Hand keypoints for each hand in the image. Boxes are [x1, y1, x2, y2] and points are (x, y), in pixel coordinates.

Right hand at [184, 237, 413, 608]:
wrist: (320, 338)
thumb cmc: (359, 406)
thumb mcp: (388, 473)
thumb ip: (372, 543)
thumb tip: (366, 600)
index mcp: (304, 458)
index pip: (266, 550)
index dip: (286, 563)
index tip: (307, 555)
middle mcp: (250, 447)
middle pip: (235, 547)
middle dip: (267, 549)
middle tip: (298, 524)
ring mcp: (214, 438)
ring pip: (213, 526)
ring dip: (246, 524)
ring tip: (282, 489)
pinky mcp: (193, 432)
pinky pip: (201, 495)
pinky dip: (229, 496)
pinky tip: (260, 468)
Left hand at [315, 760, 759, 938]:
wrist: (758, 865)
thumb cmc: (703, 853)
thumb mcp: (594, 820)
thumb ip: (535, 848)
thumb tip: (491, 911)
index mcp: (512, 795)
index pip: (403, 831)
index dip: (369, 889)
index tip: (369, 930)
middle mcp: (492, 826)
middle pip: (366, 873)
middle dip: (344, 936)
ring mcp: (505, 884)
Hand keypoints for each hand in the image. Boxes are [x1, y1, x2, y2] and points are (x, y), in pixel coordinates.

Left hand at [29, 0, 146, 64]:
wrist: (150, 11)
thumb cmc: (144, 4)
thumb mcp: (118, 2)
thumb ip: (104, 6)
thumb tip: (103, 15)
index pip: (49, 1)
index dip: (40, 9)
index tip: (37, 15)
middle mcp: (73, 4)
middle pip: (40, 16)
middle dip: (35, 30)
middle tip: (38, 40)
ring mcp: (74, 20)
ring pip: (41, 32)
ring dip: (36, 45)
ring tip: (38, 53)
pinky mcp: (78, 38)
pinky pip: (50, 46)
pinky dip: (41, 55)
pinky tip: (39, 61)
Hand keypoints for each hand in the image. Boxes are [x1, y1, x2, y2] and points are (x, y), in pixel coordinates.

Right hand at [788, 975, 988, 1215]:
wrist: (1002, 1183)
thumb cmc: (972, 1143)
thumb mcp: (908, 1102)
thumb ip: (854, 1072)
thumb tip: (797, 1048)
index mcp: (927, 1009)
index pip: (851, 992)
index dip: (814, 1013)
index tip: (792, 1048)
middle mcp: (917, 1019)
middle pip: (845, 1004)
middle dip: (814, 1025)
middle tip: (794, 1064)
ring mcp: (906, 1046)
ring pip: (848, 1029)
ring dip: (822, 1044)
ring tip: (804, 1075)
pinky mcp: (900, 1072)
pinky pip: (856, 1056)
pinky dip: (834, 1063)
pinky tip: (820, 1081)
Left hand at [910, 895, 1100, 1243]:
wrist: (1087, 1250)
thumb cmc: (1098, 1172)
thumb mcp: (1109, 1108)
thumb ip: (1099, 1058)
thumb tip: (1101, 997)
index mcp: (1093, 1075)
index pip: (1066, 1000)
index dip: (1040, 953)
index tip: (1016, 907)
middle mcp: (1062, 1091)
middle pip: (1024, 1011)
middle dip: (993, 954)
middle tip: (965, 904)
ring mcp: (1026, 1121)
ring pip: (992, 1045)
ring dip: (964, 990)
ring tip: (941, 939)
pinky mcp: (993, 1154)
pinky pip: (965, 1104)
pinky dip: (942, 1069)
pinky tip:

────────────────────

* **What is being asked**: Repeat the whole listing word for word.

* **Problem solution**:
Hand keypoints for each hand in the image. Boxes are [x1, y1, x2, y2] and points are (x, y), in pixel coordinates.

Right hand at [184, 237, 413, 608]:
wrist: (320, 338)
thumb cmc: (359, 406)
thumb mcp: (388, 473)
thumb ip: (372, 543)
thumb tip: (366, 600)
index mcp: (304, 458)
index pip: (266, 550)
index dip: (286, 563)
index tip: (307, 555)
middle mcp: (250, 447)
middle pip: (235, 547)
middle dip: (267, 549)
middle tip: (298, 524)
ring mcp: (214, 438)
ring pip: (213, 526)
ring dip: (246, 524)
ring tip: (282, 489)
pinky mcp: (193, 432)
pinky pip: (201, 495)
pinky dip: (229, 496)
pinky tip: (260, 468)
Left hand at [315, 760, 759, 938]:
wrist: (758, 865)
thumb cmc: (703, 853)
thumb mcp: (594, 820)
thumb ip: (535, 848)
thumb tip: (491, 911)
index mcp: (512, 795)
index pip: (403, 831)
index dip: (369, 889)
index tip: (369, 930)
middle mcp: (492, 826)
middle pip: (366, 873)
middle dip: (344, 936)
ring mcp: (505, 884)
Hand keypoints for each hand in the image. Boxes are [x1, y1, x2, y2] and points are (x, y), in pixel coordinates.

Left hand at [29, 0, 146, 64]:
wrist: (150, 11)
thumb cmc: (144, 4)
thumb mcp: (118, 2)
thumb ip: (104, 6)
thumb tip: (103, 15)
index pip: (49, 1)
index dip: (40, 9)
index tip: (37, 15)
middle mcp: (73, 4)
middle pip: (40, 16)
middle dip: (35, 30)
middle tip: (38, 40)
ring mcp: (74, 20)
ring pip: (41, 32)
ring dip: (36, 45)
ring tip: (38, 53)
pinky mcp: (78, 38)
pinky pip: (50, 46)
pinky dip: (41, 55)
pinky tip: (39, 61)
Hand keypoints for each hand in the image. Boxes are [x1, y1, x2, y2] and points are (x, y), in pixel coordinates.

Right hand at [788, 975, 988, 1215]:
wrist: (1002, 1183)
thumb cmc: (972, 1143)
thumb mcp: (908, 1102)
thumb ip: (854, 1072)
thumb tip: (797, 1048)
index mcp: (927, 1009)
index pip: (851, 992)
index dip: (814, 1013)
index tip: (792, 1048)
middle mcp: (917, 1019)
middle pip: (845, 1004)
middle dip: (814, 1025)
middle tip: (794, 1064)
ring mcp: (906, 1046)
ring pip: (848, 1029)
ring dip: (822, 1044)
ring tip: (804, 1075)
pinky mcp: (900, 1072)
pinky pip: (856, 1056)
pinky dip: (834, 1063)
pinky tip: (820, 1081)
Left hand at [910, 895, 1100, 1243]:
wrist: (1087, 1250)
thumb cmc: (1098, 1172)
thumb mcp: (1109, 1108)
thumb ip: (1099, 1058)
thumb tip: (1101, 997)
index mcp: (1093, 1075)
index pip: (1066, 1000)
index dip: (1040, 953)
index tip: (1016, 907)
middle mcp: (1062, 1091)
middle pip: (1024, 1011)
middle dip: (993, 954)
middle tip: (965, 904)
ring mcp: (1026, 1121)
ring pip: (992, 1045)
ring dip: (964, 990)
ring tip: (941, 939)
pinky mcp: (993, 1154)
pinky pip: (965, 1104)
pinky dip: (942, 1069)
pinky tip:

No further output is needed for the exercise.